Flatlining global electricity

Outside of China, electrical output is nearly flat, creating a fundamental conflict with the exponentially growing power demands of AI chips, which will hit a wall by late 2025 when chips arrive faster than they can be powered.

Utility and turbine bottlenecks

The utility industry moves at "government speed" with interconnect studies taking a year, while gas turbines are sold out through 2030 due to a critical shortage of cast blades and vanes from only three global suppliers.

Solar deployment friction

Scaling terrestrial solar faces "gigantic" import tariffs, minimal domestic production capacity, and severe permitting delays for land use, making it impossible to move fast enough to meet AI power needs.

5x solar efficiency in space

Solar panels in space generate roughly five times more power than on Earth due to the lack of atmospheric interference, weather, and day-night cycles, effectively making them 10x cheaper when accounting for eliminated battery storage costs.

Regulatory arbitrage

Space bypasses the "permit hell" of terrestrial construction, allowing faster scaling than attempting to cover Nevada in panels, with Musk predicting space will be the cheapest option in 30-36 months.

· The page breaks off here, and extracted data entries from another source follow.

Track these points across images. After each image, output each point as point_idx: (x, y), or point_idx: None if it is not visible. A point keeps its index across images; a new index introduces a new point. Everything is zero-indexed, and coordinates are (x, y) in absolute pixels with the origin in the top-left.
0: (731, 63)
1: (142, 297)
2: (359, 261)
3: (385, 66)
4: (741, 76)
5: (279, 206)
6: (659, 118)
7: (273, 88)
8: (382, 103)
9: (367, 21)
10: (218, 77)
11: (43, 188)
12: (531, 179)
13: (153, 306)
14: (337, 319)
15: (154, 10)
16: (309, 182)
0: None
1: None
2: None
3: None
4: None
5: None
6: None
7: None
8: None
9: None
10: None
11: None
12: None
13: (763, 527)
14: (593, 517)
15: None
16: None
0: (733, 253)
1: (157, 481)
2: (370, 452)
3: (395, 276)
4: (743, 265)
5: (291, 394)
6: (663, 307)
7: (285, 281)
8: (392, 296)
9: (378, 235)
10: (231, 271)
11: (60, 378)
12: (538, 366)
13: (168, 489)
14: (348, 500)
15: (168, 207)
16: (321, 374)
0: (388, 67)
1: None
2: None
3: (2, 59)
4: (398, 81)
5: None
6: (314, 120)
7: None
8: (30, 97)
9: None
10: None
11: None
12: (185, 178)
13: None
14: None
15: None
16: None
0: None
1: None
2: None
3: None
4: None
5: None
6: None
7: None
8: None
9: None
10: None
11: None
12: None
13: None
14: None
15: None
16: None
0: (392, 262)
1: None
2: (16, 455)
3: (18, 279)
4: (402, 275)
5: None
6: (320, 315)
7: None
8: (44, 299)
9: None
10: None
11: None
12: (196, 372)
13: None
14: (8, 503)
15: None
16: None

Unlimited scaling potential

While Earth receives only half a billionth of the sun's energy, orbital data centers could eventually harness terawatts annually, with Musk forecasting that within five years, SpaceX could launch more AI compute capacity per year than exists cumulatively on Earth.

The real power math

A cluster of 330,000 GB300 GPUs requires roughly 1 gigawatt of generation capacity at the plant level—not the nominal chip power—but including 40% overhead for peak cooling in hot climates, networking hardware, and maintenance reserves.

Chip and memory shortages

Leading-edge fab capacity from TSMC and Samsung is maxed out with 5-year build times, while high-bandwidth memory (DDR) availability poses a greater constraint than logic chips, potentially becoming the primary bottleneck for large-scale training.

The TeraFab solution

To meet demand, Musk suggests building "TeraFabs" (terawatt-scale fabs) using conventional equipment in unconventional ways to produce 100 gigawatts of chips annually, while potentially manufacturing gas turbine blades internally to bypass supply shortages.

Starship launch cadence

Deploying 100 gigawatts of orbital compute annually requires approximately 10,000 Starship launches per year (roughly one per hour), which is feasible with a reusable fleet of just 20-30 ships given ground track reuse cycles.

Lunar manufacturing

For petawatt-scale expansion beyond Earth's launch capacity, the long-term vision involves mass drivers on the moon to launch solar arrays manufactured from lunar silicon (20% of soil) and aluminum, reducing launch mass from Earth.